MATERIAL TO PROCESS:
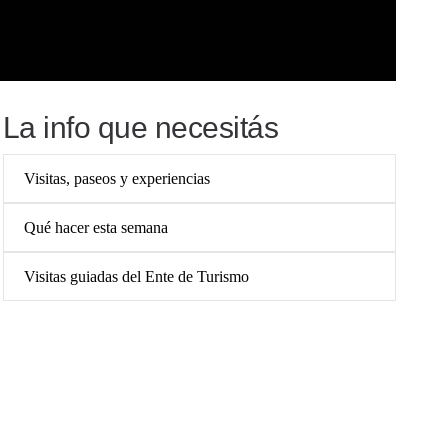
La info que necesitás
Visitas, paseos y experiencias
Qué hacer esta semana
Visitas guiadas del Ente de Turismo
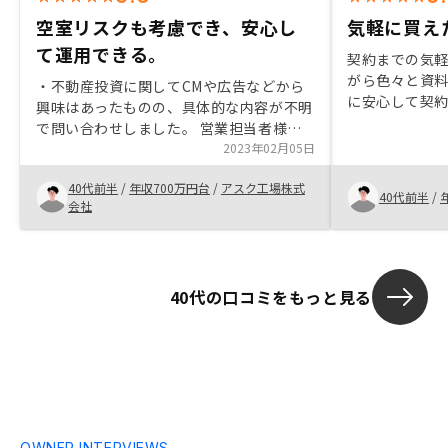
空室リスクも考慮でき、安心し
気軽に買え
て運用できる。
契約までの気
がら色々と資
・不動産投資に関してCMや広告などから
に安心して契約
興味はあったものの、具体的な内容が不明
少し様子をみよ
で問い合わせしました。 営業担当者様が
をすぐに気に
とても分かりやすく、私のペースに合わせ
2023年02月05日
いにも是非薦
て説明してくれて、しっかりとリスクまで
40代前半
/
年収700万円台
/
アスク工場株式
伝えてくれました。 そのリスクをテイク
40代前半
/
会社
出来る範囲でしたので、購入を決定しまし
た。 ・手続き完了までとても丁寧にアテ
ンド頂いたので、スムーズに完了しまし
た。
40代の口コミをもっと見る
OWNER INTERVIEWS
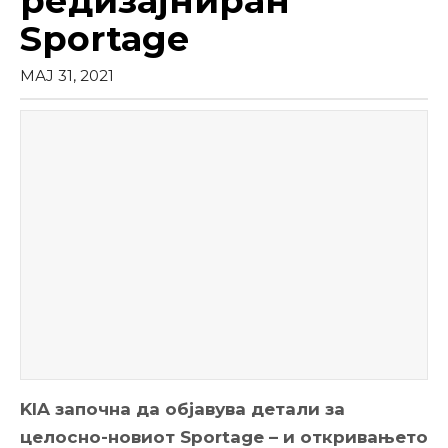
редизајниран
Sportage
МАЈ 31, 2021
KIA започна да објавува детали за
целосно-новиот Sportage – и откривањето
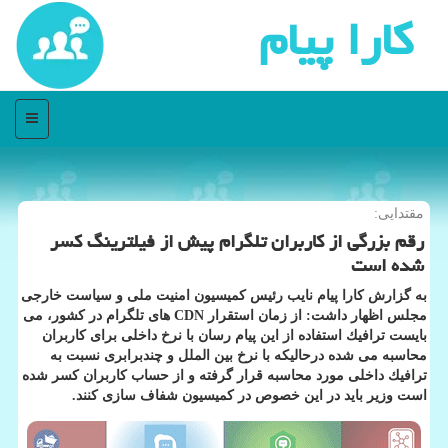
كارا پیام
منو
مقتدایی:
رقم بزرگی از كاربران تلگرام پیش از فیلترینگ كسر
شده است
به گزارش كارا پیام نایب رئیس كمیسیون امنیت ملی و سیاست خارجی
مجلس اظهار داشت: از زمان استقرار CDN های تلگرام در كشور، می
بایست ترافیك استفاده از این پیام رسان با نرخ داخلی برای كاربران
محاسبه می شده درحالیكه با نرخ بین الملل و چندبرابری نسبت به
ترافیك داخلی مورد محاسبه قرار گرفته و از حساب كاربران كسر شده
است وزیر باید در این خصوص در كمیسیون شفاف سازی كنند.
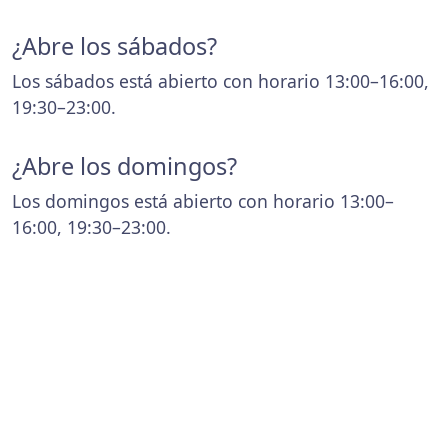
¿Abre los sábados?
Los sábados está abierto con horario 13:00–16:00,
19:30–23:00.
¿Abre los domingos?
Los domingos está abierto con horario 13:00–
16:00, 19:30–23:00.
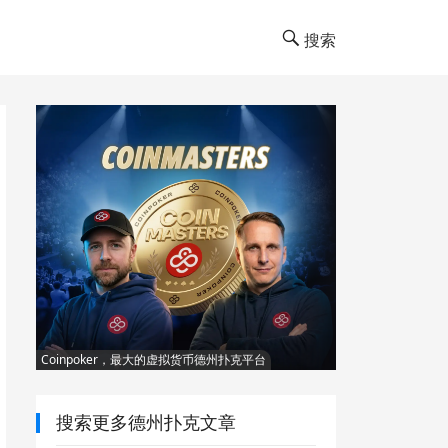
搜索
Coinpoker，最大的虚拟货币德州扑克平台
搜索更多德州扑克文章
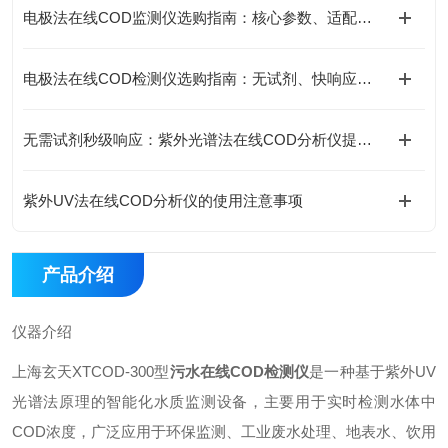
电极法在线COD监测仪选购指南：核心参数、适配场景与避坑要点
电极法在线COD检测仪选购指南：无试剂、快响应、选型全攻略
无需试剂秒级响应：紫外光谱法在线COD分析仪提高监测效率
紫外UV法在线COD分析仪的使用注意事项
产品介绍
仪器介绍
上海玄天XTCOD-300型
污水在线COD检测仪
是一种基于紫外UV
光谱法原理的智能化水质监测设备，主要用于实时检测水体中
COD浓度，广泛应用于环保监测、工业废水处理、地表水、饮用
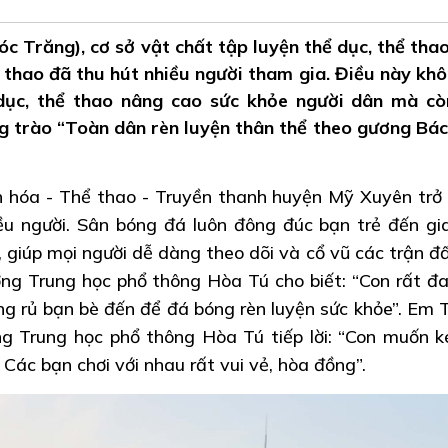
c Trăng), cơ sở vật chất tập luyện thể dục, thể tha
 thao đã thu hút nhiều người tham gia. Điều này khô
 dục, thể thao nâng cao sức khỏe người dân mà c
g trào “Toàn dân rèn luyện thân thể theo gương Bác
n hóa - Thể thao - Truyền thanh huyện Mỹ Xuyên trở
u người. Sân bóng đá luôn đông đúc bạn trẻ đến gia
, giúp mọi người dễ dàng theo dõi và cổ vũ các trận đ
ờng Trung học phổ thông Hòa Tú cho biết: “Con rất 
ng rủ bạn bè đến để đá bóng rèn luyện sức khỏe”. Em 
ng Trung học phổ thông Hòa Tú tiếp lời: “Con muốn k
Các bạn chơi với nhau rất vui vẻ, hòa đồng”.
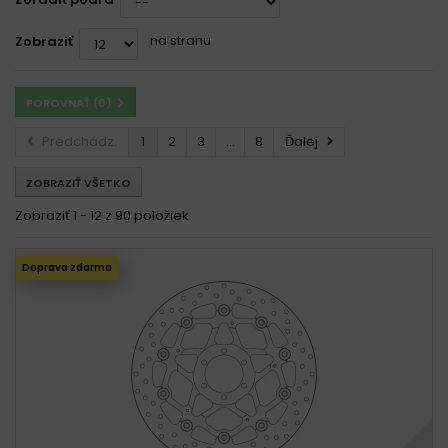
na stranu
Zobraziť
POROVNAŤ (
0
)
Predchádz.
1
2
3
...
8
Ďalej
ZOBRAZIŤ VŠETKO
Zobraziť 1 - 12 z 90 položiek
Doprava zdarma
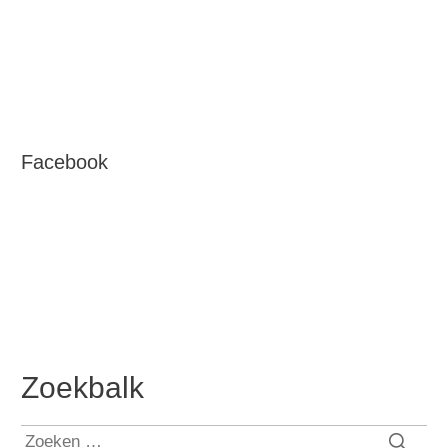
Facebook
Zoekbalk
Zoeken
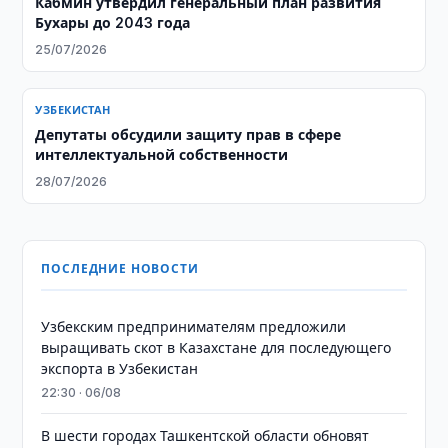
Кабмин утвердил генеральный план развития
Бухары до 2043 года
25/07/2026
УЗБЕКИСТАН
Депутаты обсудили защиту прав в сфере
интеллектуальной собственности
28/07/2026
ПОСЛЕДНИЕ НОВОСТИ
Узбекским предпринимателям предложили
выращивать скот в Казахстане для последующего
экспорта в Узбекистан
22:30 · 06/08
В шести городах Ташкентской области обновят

EXERCISE AIM: Pull out each line of the records holding the string "bóng".

RESULT OF THIS EXERCISE:
u người. Sân bóng đá luôn đông đúc bạn trẻ đến gia
ng rủ bạn bè đến để đá bóng rèn luyện sức khỏe”. Em 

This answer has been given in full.